На несколько мгновений земного существования Вилье принял на плечи свои всю тягу неба — тягу всечеловеческой мечты — и поддержал ее.
В последнем акте ‘Акселя’ — последней вещи, над которой он работал пред смертью, — он говорит такие слова устами Акселя:
‘Жить? Нет! Чаша нашего существования переполнена. Мы истощили будущее. Все реальности… — чем они будут завтра, в сравнении с теми миражами, что мы пережили? Стоит ли перечеканивать монету по примеру трусливых лю-дей, наших старших братьев, золотую драхму мечты — обол Стикса, что сияет в наших торжествующих руках?
Человек уносит с собой в смерть лишь то, от обладания чего он добровольно отрекся при жизни.
Внешний мир! — Не будем же обмануты старым рабом, прикованным к нашим ногам. Пусть предлагает он нам ключи волшебных замков, между тем как сам прячет в своей черной зажатой руке горсть пепла!
Свойство наших надежд не дозволяет нам больше оставаться на земле.
Что просить нам у этой звезды, на которой еще медлит наша печаль, как не бледных отсветов мгновений мечты? Земля! — Что сумела когда-нибудь воплотить она, эта капля оледеневшей грязи?
Жить далее — не будет ли кощунством по отношению к нам самим?

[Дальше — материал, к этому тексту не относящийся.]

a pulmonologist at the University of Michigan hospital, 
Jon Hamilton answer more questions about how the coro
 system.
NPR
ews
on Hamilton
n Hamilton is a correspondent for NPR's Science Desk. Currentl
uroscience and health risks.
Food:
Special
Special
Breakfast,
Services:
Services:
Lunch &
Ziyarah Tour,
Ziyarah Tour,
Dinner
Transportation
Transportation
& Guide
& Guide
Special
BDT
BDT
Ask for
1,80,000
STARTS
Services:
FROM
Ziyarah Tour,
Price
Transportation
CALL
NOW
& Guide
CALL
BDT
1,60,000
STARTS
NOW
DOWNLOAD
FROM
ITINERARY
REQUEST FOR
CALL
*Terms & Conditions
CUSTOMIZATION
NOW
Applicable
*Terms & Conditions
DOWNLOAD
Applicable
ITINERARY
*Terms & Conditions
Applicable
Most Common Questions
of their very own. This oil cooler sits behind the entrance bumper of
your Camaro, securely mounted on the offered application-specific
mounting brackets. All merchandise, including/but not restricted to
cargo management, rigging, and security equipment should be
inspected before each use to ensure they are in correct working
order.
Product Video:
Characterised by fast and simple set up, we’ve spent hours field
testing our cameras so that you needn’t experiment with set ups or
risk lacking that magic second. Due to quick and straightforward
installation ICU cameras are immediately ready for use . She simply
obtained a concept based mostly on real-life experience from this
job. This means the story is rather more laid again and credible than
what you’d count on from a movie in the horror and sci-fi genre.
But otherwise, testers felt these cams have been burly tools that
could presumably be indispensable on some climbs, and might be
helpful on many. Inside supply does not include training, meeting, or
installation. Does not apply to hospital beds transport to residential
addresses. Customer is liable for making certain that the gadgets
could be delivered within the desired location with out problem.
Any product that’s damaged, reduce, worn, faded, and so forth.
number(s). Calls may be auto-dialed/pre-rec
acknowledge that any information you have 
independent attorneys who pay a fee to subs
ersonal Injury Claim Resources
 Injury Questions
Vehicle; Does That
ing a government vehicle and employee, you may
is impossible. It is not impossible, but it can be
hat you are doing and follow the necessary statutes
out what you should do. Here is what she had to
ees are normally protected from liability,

Зачем пытаться воскресить одно за другим те отчаяния, которыми мы насладились в идеальной полноте, и преклонять наши царственные желания перед компромиссами всех мгновений?
Удовлетворенные на всю вечность встанем из-за стола, оставив несчастным, которые по своей природе только ощущениями измеряют достоинства реальностей, заботу подбирать крохи пира.
Я слишком много думал, чтобы снизойти до действия.
Жить? — Наши слуги сделают это за нас!’
Таковы были последние, предсмертные слова Вилье де Лиль-Адана.
Вилье де Лиль-Адан — один из величайших гениев, посетивших землю. Именем его наши потомки будут судить XIX век, и понимание его произведений будет одним из тех алмазов, которыми они будут проверять наши умственные способности.
Изданы ‘Жестокие рассказы’ красивой книгой, которую приятно взять в руки.
Перевод сделан добросовестно и хорошо, насколько возможно передать по-русски изысканный стиль Вилье де Лиль-Адана.
Отчасти можно поставить в упрек выбор рассказов: почему, например, нет в сборнике таких характерных рассказов, как ‘Мадемуазель де Бьенфилатр’ или ‘Дочери Мильтона’? И надо ли было делать выбор из ‘Contes cruels’, которых не так и много? Русскому читателю этой книгой дано только попробовать Вилье де Лиль-Адана, но пробел в литературе остается по-прежнему невосполненным.
Вступительная статья Валерия Брюсова написана сжато, сдержанно и сухо, тем корректным тоном, которым подобает говорить равному о равном, написана безукоризненно, если не считать того, что центральное произведение Вилье — трагедия ‘Аксель’ — при перечислении его произведений названа романом.